E dopo la rivolta dei ristoratori potrebbe scattare la protesta degli albergatori e degli operatori turistici, tra i più in affanno, che chiedono aiuti concreti. Nelle zone ebraica e palestinese di Gerusalemme ci sono da mesi 17 mila stanze di hotel senza più turisti e pellegrini stranieri. Il crollo del turismo ha piegato anche Eilat sul Mar Rosso e Nazareth in Galilea.

L’emergenza sanitaria intanto si aggrava e richiede azioni rapide ed incisive per abbassare la curva dei contagi. Ieri in Israele si sono avuti altri 1400 casi positivi, giovedì 1819, con una percentuale del 6,7% rispetto al numero di tamponi. I decessi dall’inizio della pandemia sono saliti a 387 ed i malati gravi 213.

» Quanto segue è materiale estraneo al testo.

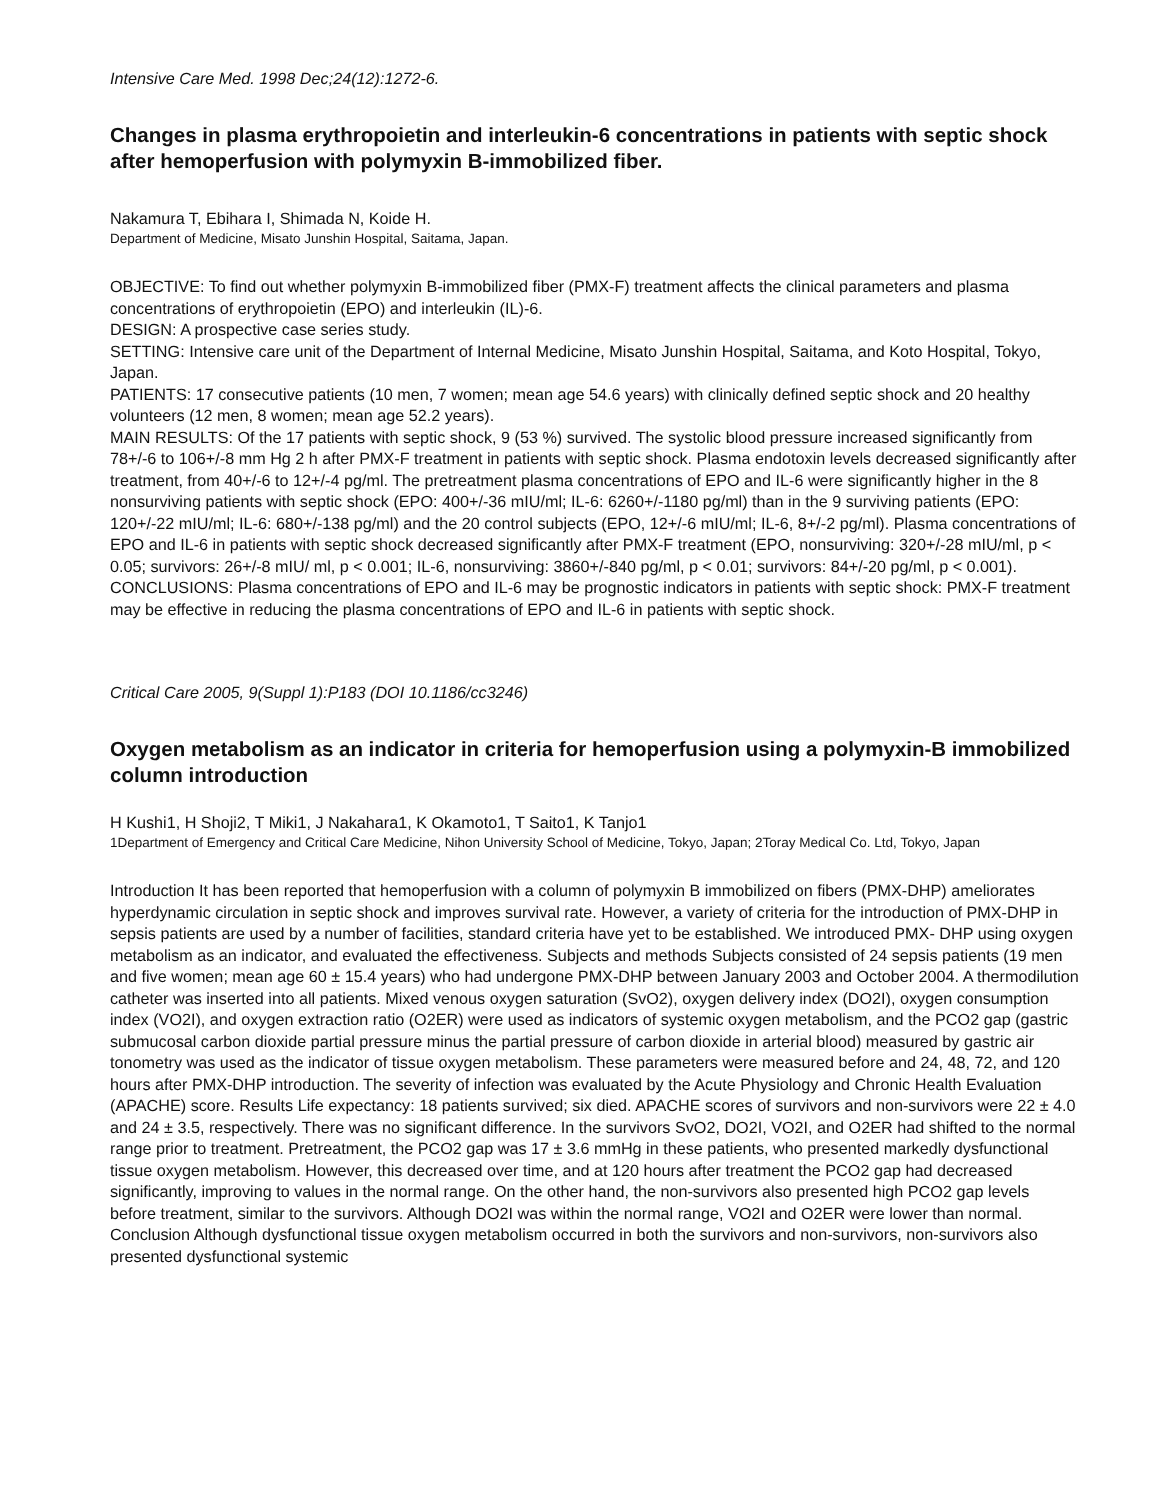Intensive Care Med. 1998 Dec;24(12):1272-6.
Changes in plasma erythropoietin and interleukin-6 concentrations in patients with septic shock after hemoperfusion with polymyxin B-immobilized fiber.
Nakamura T, Ebihara I, Shimada N, Koide H.
Department of Medicine, Misato Junshin Hospital, Saitama, Japan.
OBJECTIVE: To find out whether polymyxin B-immobilized fiber (PMX-F) treatment affects the clinical parameters and plasma concentrations of erythropoietin (EPO) and interleukin (IL)-6.
DESIGN: A prospective case series study.
SETTING: Intensive care unit of the Department of Internal Medicine, Misato Junshin Hospital, Saitama, and Koto Hospital, Tokyo, Japan.
PATIENTS: 17 consecutive patients (10 men, 7 women; mean age 54.6 years) with clinically defined septic shock and 20 healthy volunteers (12 men, 8 women; mean age 52.2 years).
MAIN RESULTS: Of the 17 patients with septic shock, 9 (53 %) survived. The systolic blood pressure increased significantly from 78+/-6 to 106+/-8 mm Hg 2 h after PMX-F treatment in patients with septic shock. Plasma endotoxin levels decreased significantly after treatment, from 40+/-6 to 12+/-4 pg/ml. The pretreatment plasma concentrations of EPO and IL-6 were significantly higher in the 8 nonsurviving patients with septic shock (EPO: 400+/-36 mIU/ml; IL-6: 6260+/-1180 pg/ml) than in the 9 surviving patients (EPO: 120+/-22 mIU/ml; IL-6: 680+/-138 pg/ml) and the 20 control subjects (EPO, 12+/-6 mIU/ml; IL-6, 8+/-2 pg/ml). Plasma concentrations of EPO and IL-6 in patients with septic shock decreased significantly after PMX-F treatment (EPO, nonsurviving: 320+/-28 mIU/ml, p < 0.05; survivors: 26+/-8 mIU/ ml, p < 0.001; IL-6, nonsurviving: 3860+/-840 pg/ml, p < 0.01; survivors: 84+/-20 pg/ml, p < 0.001).
CONCLUSIONS: Plasma concentrations of EPO and IL-6 may be prognostic indicators in patients with septic shock: PMX-F treatment may be effective in reducing the plasma concentrations of EPO and IL-6 in patients with septic shock.
Critical Care 2005, 9(Suppl 1):P183 (DOI 10.1186/cc3246)
Oxygen metabolism as an indicator in criteria for hemoperfusion using a polymyxin-B immobilized column introduction
H Kushi1, H Shoji2, T Miki1, J Nakahara1, K Okamoto1, T Saito1, K Tanjo1
1Department of Emergency and Critical Care Medicine, Nihon University School of Medicine, Tokyo, Japan; 2Toray Medical Co. Ltd, Tokyo, Japan
Introduction It has been reported that hemoperfusion with a column of polymyxin B immobilized on fibers (PMX-DHP) ameliorates hyperdynamic circulation in septic shock and improves survival rate. However, a variety of criteria for the introduction of PMX-DHP in sepsis patients are used by a number of facilities, standard criteria have yet to be established. We introduced PMX- DHP using oxygen metabolism as an indicator, and evaluated the effectiveness. Subjects and methods Subjects consisted of 24 sepsis patients (19 men and five women; mean age 60 ± 15.4 years) who had undergone PMX-DHP between January 2003 and October 2004. A thermodilution catheter was inserted into all patients. Mixed venous oxygen saturation (SvO2), oxygen delivery index (DO2I), oxygen consumption index (VO2I), and oxygen extraction ratio (O2ER) were used as indicators of systemic oxygen metabolism, and the PCO2 gap (gastric submucosal carbon dioxide partial pressure minus the partial pressure of carbon dioxide in arterial blood) measured by gastric air tonometry was used as the indicator of tissue oxygen metabolism. These parameters were measured before and 24, 48, 72, and 120 hours after PMX-DHP introduction. The severity of infection was evaluated by the Acute Physiology and Chronic Health Evaluation (APACHE) score. Results Life expectancy: 18 patients survived; six died. APACHE scores of survivors and non-survivors were 22 ± 4.0 and 24 ± 3.5, respectively. There was no significant difference. In the survivors SvO2, DO2I, VO2I, and O2ER had shifted to the normal range prior to treatment. Pretreatment, the PCO2 gap was 17 ± 3.6 mmHg in these patients, who presented markedly dysfunctional tissue oxygen metabolism. However, this decreased over time, and at 120 hours after treatment the PCO2 gap had decreased significantly, improving to values in the normal range. On the other hand, the non-survivors also presented high PCO2 gap levels before treatment, similar to the survivors. Although DO2I was within the normal range, VO2I and O2ER were lower than normal. Conclusion Although dysfunctional tissue oxygen metabolism occurred in both the survivors and non-survivors, non-survivors also presented dysfunctional systemic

Nell’ultima settimana i luoghi più colpiti dal contagio sono stati Gerusalemme (1402 nuovi casi), la cittadina popolata da religiosi ortodossi di Bnei Brak (793), Tel Aviv (525) ed Ashdod con 309 casi. Medici ed esperti chiedono da settimane misure più drastiche, ben oltre il divieto approvato l’altra sera delle riunioni con oltre dieci persone negli spazi pubblici e con oltre 20 all’aperto, delle chiusure nel weekend ad eccezione di supermercati e farmacie e di altre restrizioni ritenute marginali. Le loro posizioni cozzano con quelle di alcuni ministri, alfieri della protezione a ogni costo dell’economia, che si battono contro l’ipotesi di un nuovo lockdown, anche solo per pochi giorni.

Netanyahu legge i dati sempre più preoccupanti della pandemia ma forse tiene d’occhio di più i sondaggi. E i risultati lo lasciano inquieto. D’altronde la manifestazione di sabato scorso a Tel Aviv contro il governo alla quale hanno preso parte decine di migliaia di israeliani – in gran parte lavoratori indipendenti, commercianti e liberi professionisti colpiti dalle conseguenze economiche della pandemia – è stato un segnale preciso del consenso che vacilla.

Il premier è corso ai ripari promettendo aiuti a pioggia alle famiglie: mercoledì ha annunciato sussidi straordinari per 6 miliardi di shekel (1,7 miliardi di dollari). Andranno anche alle famiglie con proprietà e un reddito elevato, tra le proteste di chi ha perduto tutto in questi mesi.